The one we are waiting on is 5 weeks and going to meet the brood next weekend. Several people posting here recently are also in the longest wait of their lives. . 

Congratulations! And everyone will want updates and pictures.....


----------



## ama0722 (Nov 28, 2006)

Congrats, she is adorable


----------



## Kathie (Jul 31, 2008)

What a cutie! This is going to be a long wait! Welcome to you and Daisy.


----------



## Poornima (Jun 29, 2007)

Welcome! She is so cute.


----------



## marb42 (Oct 19, 2008)

Congrats! She's so cute!
Gina


----------



## Leslie (Feb 28, 2007)

Such a pretty baby! Congratulations!


----------



## Havtahava (Aug 20, 2006)

hedygs said:


> Welcome! She is so sweet. *Let the buying begin*.
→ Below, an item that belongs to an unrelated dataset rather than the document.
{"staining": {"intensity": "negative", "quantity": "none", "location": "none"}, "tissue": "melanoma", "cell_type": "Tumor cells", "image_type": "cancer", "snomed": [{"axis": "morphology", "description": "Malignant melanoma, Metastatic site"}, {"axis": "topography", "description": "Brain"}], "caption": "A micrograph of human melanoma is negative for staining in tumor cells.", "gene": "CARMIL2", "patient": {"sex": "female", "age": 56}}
Boy, isn't that the truth?


----------



## Evye's Mom (Dec 16, 2008)

What a little doll !!!!! I wish I could tell you the time will go by fast...but what a lie that would be. Have fun shopping, and shopping, and shopping !!! BTW...Welcome.


----------



## PattyNJ (Sep 19, 2007)

What a sweetheart! Congratulations!


----------



## Maxmom (Jul 22, 2008)

Oh Boy! Another baby! Welcome and congratulations. Get exta batteries for your camera!


----------



## HavaneseSoon (Nov 4, 2008)

Love the coloring around the eyes! She is cute! You will not believe how much money you will spend on toys and stuff!

Welcome to the Forum. Oh! Getting two puppies at one time is a lot of work, you will be glad you only have one Hav to watch like a hawk!


----------



## Jill in Mich (Feb 24, 2008)

CONGRATULATIONS and WELCOME!!! Daisy is a cutie!


----------



## marjrc (Jan 13, 2007)

Funny how "I'm gonna have a baby" around here almost always means a new Havanese puppy! ound:

Congrats on your new pup! It just goes to show, one should never get stuck on color when choosing their new pup. If this one spoke to you, somehow, then that's what's meant to be. I'm very happy for you and can't wait to hear more. :whoo:


----------



## Carefulove (Mar 20, 2009)

How gorgeous!


----------



## mary z (Mar 1, 2009)

SHE IS ADORABLE


----------



## Mraymo (Oct 30, 2007)

Welcome. More new puppies can't wait.


----------



## mary z (Mar 1, 2009)

She is so cute!
Mary Maggie's Mommy


----------



## BeverlyA (Oct 29, 2006)

She is precious~ 
You do know that no one only has one Havanese don't you? ound:

Congratulations!
Beverly


----------